Source data.
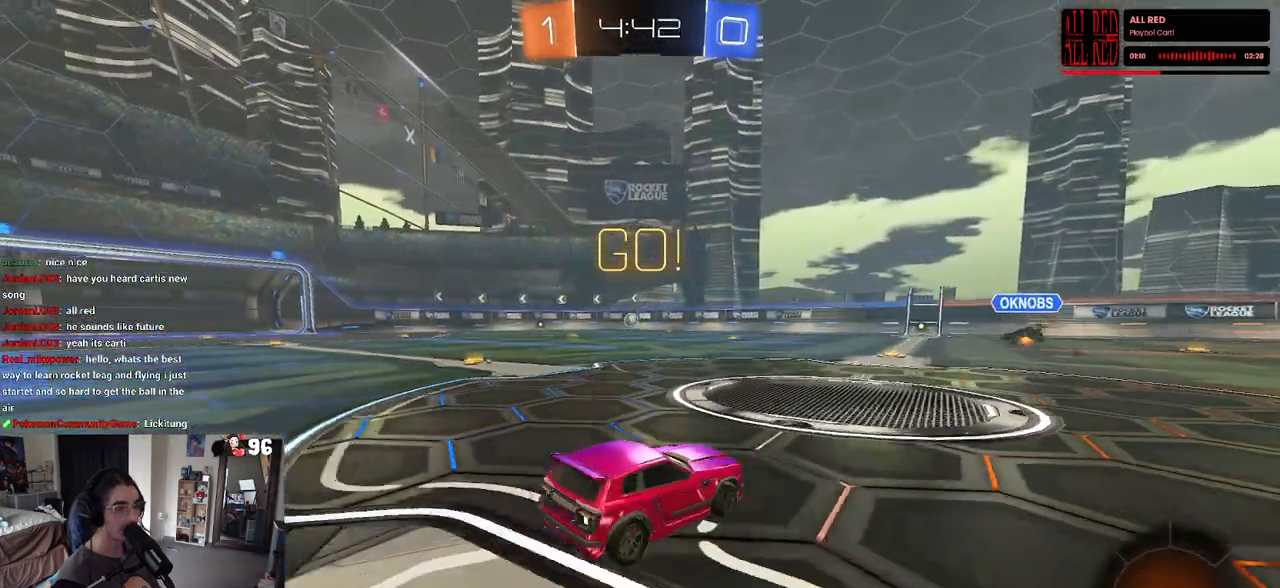
{"buttons": ["R2"], "left_stick": "up-left", "right_stick": "center", "events": []}
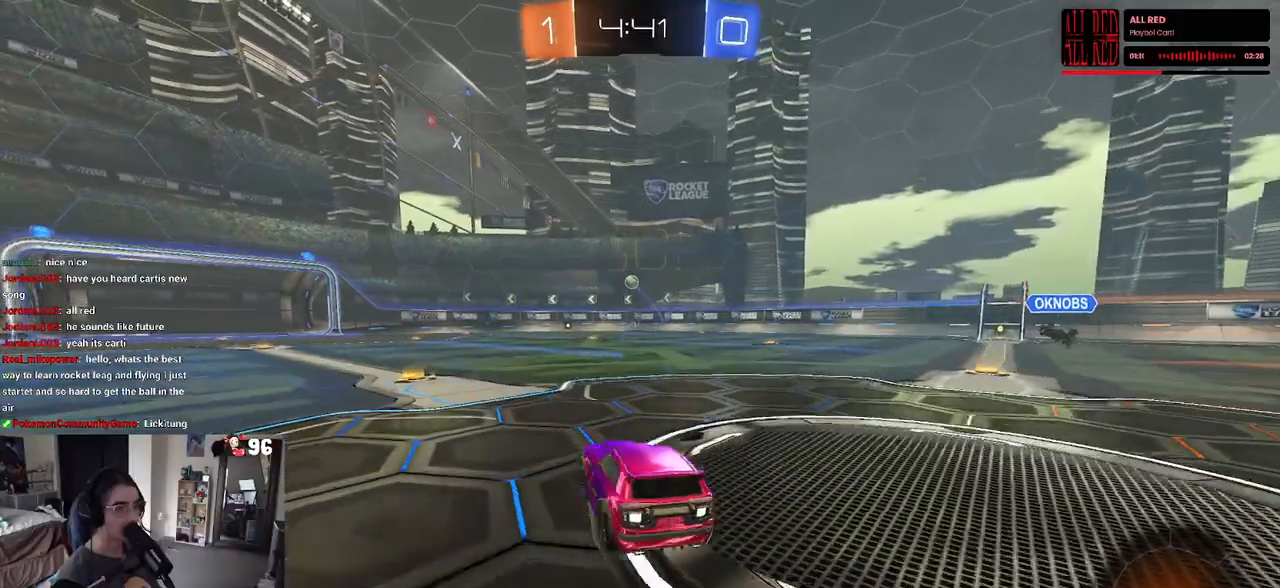
{"buttons": ["R2"], "left_stick": "right", "right_stick": "center", "events": [[100, "left_stick", "center"], [450, "left_stick", "right"]]}
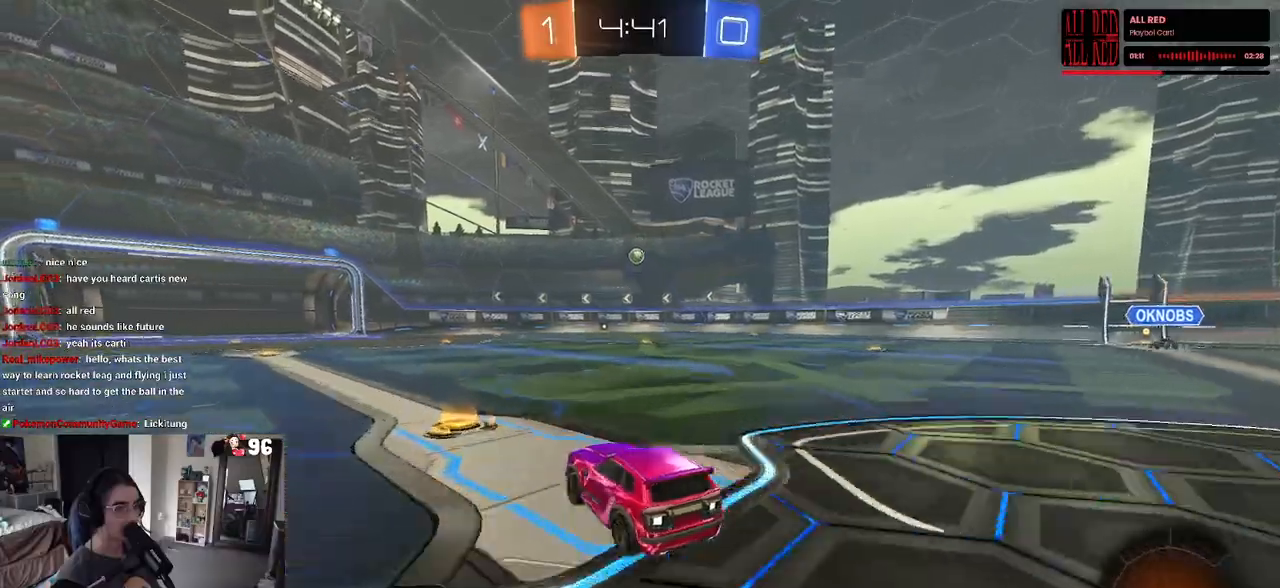
{"buttons": ["R1", "R2"], "left_stick": "up-right", "right_stick": "center", "events": [[100, "left_stick", "center"], [200, "left_stick", "right"], [300, "left_stick", "center"], [400, "left_stick", "left"], [417, "CROSS", "down"], [417, "R1", "down"], [483, "left_stick", "up-right"], [500, "CROSS", "up"]]}
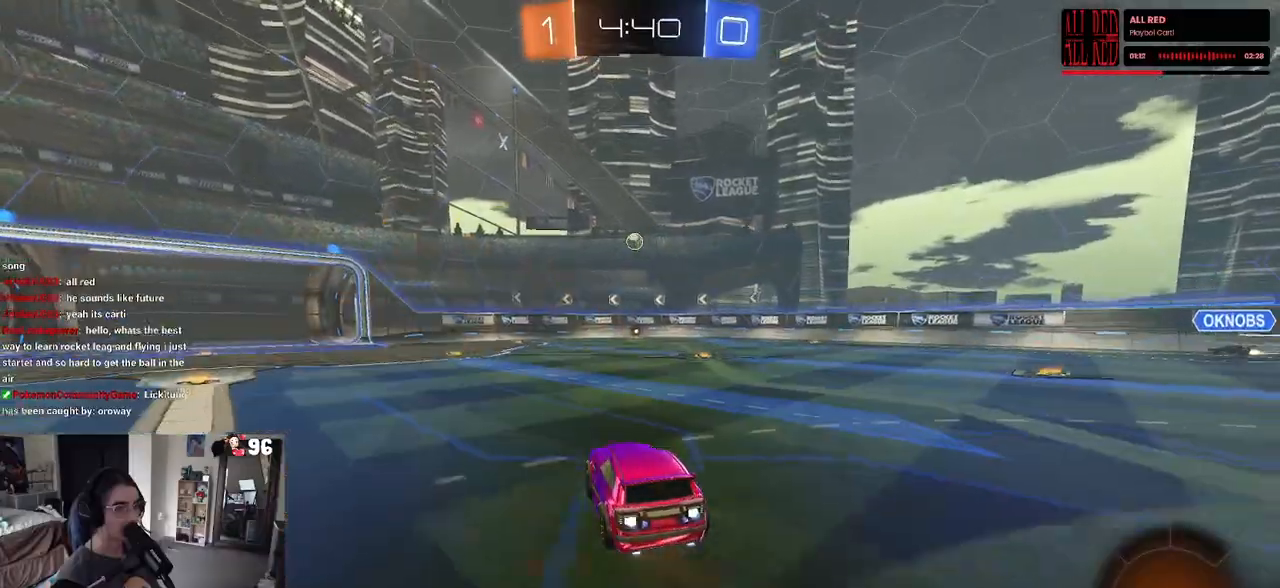
{"buttons": ["SQUARE", "R1", "R2"], "left_stick": "down-right", "right_stick": "center", "events": [[50, "CROSS", "down"], [117, "SQUARE", "down"], [167, "CROSS", "up"], [167, "left_stick", "down"], [283, "left_stick", "down-right"]]}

Problem description. Copy the full listing above exactly, apart from the pictures.

Result.
{"buttons": ["R2"], "left_stick": "up-left", "right_stick": "center", "events": []}
{"buttons": ["R2"], "left_stick": "right", "right_stick": "center", "events": [[100, "left_stick", "center"], [450, "left_stick", "right"]]}
{"buttons": ["R1", "R2"], "left_stick": "up-right", "right_stick": "center", "events": [[100, "left_stick", "center"], [200, "left_stick", "right"], [300, "left_stick", "center"], [400, "left_stick", "left"], [417, "CROSS", "down"], [417, "R1", "down"], [483, "left_stick", "up-right"], [500, "CROSS", "up"]]}
{"buttons": ["SQUARE", "R1", "R2"], "left_stick": "down-right", "right_stick": "center", "events": [[50, "CROSS", "down"], [117, "SQUARE", "down"], [167, "CROSS", "up"], [167, "left_stick", "down"], [283, "left_stick", "down-right"]]}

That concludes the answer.